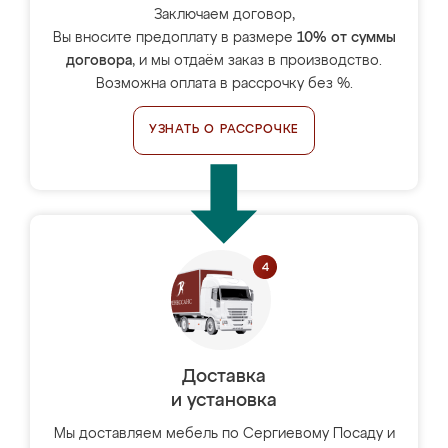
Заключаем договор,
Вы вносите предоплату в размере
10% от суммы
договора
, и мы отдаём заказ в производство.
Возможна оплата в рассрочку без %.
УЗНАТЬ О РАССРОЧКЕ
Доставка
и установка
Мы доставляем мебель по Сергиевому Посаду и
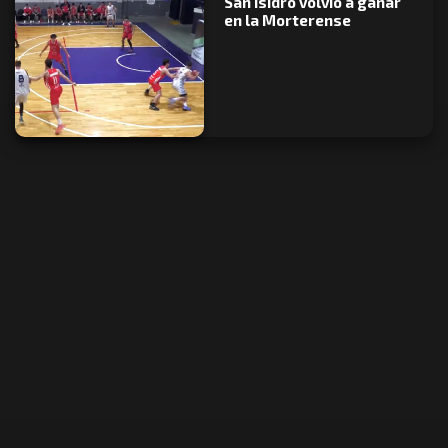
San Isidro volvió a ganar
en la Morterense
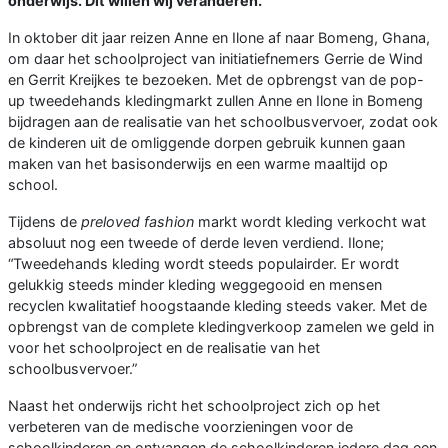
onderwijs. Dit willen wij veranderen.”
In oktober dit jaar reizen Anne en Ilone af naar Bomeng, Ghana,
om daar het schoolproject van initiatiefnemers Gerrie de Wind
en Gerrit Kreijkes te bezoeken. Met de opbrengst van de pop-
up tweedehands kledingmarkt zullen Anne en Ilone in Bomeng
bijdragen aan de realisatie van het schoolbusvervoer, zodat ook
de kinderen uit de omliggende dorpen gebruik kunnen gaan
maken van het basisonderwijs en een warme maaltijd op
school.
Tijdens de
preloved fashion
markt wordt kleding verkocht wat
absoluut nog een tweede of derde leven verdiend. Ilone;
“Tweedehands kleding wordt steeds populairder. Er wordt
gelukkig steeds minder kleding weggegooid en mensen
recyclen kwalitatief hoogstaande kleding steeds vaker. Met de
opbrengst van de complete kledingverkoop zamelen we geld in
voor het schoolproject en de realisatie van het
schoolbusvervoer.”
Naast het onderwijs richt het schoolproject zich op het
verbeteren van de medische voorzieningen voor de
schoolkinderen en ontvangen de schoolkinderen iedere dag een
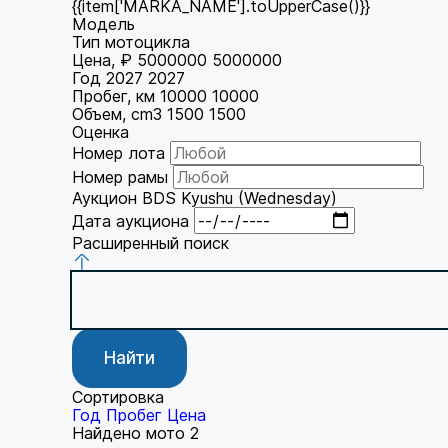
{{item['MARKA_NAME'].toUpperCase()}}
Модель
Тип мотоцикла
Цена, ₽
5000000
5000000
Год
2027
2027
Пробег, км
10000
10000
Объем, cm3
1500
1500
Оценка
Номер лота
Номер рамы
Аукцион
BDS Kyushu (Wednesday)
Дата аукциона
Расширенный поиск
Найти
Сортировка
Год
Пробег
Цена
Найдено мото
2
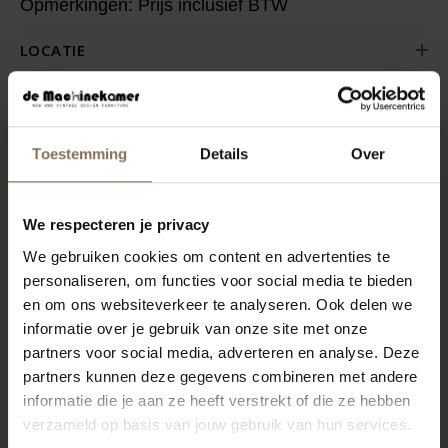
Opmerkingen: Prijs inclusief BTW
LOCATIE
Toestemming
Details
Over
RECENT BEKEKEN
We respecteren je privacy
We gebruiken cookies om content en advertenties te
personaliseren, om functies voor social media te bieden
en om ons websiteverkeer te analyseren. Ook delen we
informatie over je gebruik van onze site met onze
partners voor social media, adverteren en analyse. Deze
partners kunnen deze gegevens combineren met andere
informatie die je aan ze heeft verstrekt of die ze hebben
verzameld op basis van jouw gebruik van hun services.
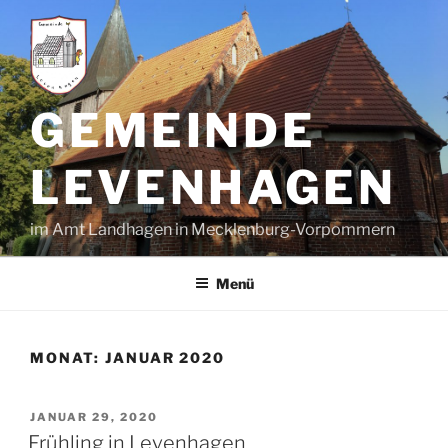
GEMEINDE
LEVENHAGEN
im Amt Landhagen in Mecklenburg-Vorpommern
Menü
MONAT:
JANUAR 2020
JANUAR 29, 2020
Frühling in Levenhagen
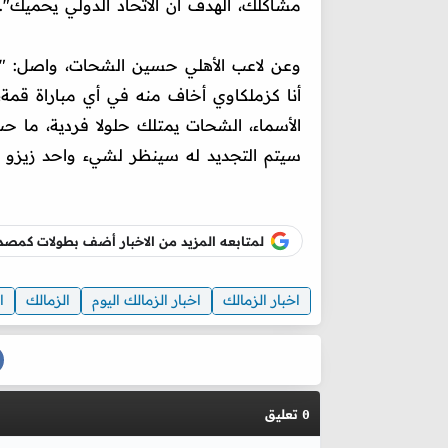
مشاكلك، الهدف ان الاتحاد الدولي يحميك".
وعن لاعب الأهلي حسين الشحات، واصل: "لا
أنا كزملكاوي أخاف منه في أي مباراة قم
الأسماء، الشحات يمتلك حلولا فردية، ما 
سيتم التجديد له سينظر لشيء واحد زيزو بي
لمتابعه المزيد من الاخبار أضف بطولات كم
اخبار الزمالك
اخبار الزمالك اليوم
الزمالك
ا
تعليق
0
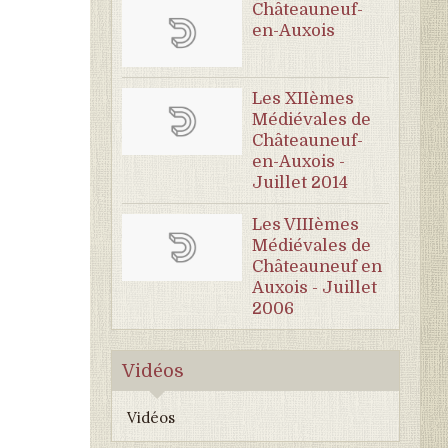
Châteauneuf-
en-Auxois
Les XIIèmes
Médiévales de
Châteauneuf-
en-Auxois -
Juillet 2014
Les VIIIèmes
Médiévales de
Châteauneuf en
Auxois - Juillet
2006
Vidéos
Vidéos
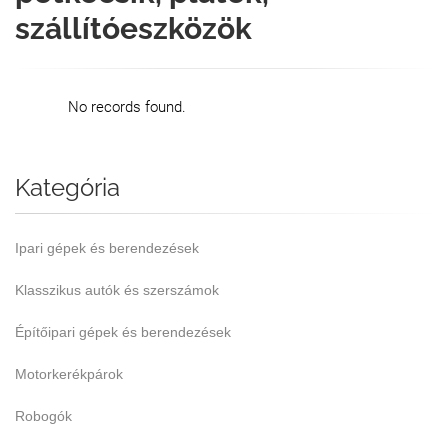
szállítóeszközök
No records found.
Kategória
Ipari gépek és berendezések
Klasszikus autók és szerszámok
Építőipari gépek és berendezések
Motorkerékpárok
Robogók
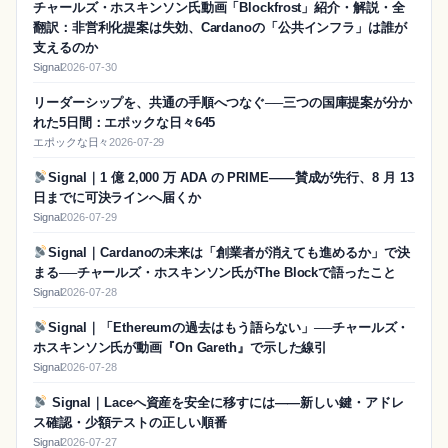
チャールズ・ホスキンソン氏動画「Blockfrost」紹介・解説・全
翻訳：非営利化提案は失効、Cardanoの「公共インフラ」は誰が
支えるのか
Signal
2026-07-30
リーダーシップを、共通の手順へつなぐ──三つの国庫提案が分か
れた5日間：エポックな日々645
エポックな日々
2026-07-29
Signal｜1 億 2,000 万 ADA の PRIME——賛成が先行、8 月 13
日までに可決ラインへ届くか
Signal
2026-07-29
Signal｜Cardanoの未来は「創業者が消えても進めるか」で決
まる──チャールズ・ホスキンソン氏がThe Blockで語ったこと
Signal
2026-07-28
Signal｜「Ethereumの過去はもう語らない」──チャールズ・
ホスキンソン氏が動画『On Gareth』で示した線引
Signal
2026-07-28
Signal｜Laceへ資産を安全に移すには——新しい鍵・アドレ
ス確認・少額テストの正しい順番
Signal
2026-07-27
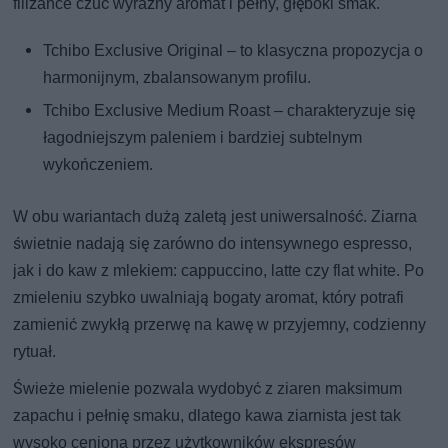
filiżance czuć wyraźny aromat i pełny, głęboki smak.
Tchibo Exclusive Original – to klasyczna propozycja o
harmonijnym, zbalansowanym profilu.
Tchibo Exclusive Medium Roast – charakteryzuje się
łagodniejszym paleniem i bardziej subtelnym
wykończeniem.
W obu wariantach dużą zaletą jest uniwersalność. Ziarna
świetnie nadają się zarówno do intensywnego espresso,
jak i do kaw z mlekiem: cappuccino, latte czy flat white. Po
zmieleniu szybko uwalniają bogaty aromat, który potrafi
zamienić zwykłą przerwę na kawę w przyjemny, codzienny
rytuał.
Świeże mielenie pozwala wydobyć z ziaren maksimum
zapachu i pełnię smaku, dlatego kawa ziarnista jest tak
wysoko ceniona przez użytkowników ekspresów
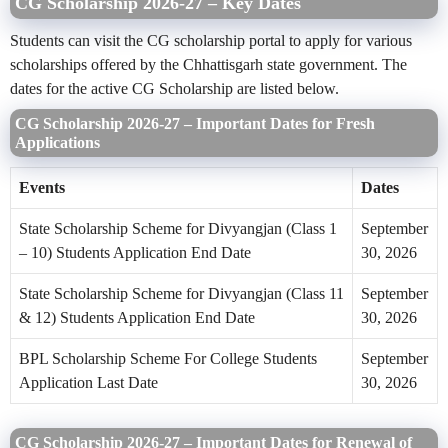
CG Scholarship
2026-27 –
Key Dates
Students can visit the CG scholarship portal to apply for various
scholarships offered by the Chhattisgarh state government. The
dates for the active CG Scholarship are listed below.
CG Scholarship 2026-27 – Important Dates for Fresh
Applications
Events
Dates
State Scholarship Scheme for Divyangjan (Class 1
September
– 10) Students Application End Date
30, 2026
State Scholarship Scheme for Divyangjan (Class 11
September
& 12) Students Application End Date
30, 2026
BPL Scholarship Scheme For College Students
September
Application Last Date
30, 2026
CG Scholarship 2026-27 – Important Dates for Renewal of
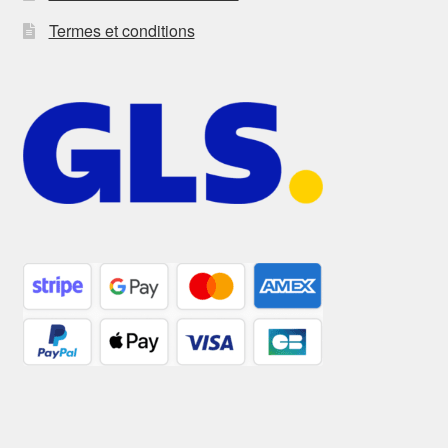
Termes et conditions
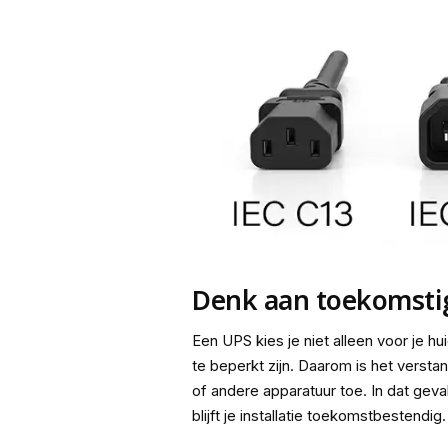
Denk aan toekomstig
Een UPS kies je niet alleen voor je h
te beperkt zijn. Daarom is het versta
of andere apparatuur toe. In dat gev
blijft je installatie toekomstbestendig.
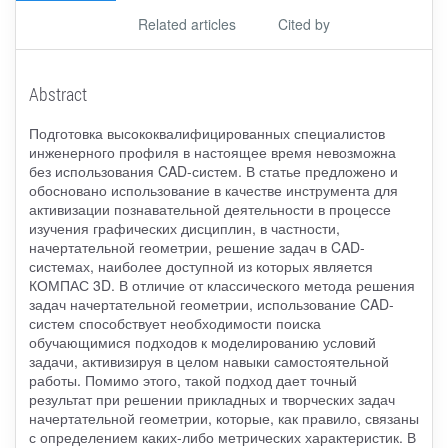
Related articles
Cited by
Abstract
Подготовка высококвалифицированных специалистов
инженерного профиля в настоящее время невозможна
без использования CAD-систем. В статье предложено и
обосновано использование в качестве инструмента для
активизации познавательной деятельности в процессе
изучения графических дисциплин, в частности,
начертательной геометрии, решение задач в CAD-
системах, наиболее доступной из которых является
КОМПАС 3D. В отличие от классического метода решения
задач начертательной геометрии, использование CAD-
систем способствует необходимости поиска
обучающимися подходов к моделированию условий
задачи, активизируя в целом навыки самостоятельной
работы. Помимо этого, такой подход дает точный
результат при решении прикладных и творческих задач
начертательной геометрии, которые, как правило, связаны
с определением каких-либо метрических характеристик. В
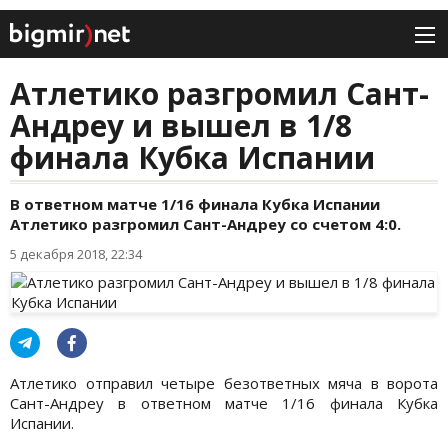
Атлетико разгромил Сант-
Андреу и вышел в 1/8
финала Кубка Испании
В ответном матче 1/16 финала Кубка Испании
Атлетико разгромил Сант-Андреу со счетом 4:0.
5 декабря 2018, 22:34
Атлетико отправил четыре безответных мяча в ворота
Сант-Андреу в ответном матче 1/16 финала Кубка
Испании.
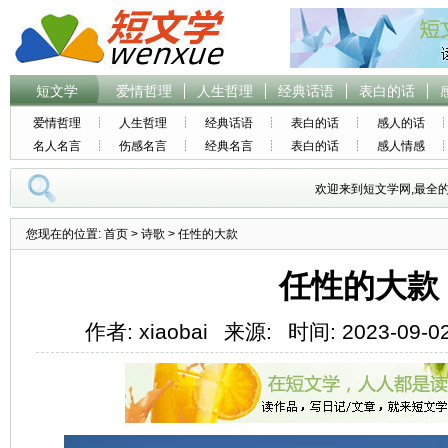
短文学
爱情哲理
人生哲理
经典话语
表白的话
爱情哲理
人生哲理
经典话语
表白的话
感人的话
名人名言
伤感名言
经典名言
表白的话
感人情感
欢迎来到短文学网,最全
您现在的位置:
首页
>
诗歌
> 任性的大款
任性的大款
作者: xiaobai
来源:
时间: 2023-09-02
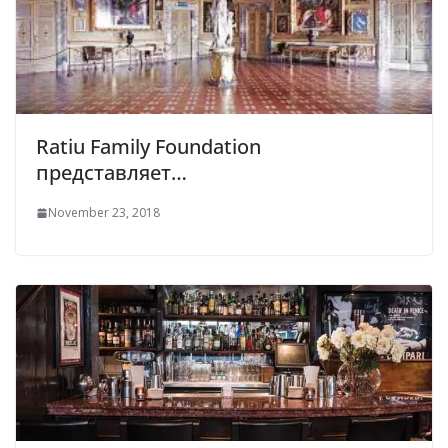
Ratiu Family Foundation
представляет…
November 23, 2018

**Problem to solve:** Using the entries above, return each line in which the word "Ilone" occurs.

**Completed task:**
In oktober dit jaar reizen Anne en Ilone af naar Bomeng, Ghana,
up tweedehands kledingmarkt zullen Anne en Ilone in Bomeng
absoluut nog een tweede of derde leven verdiend. Ilone;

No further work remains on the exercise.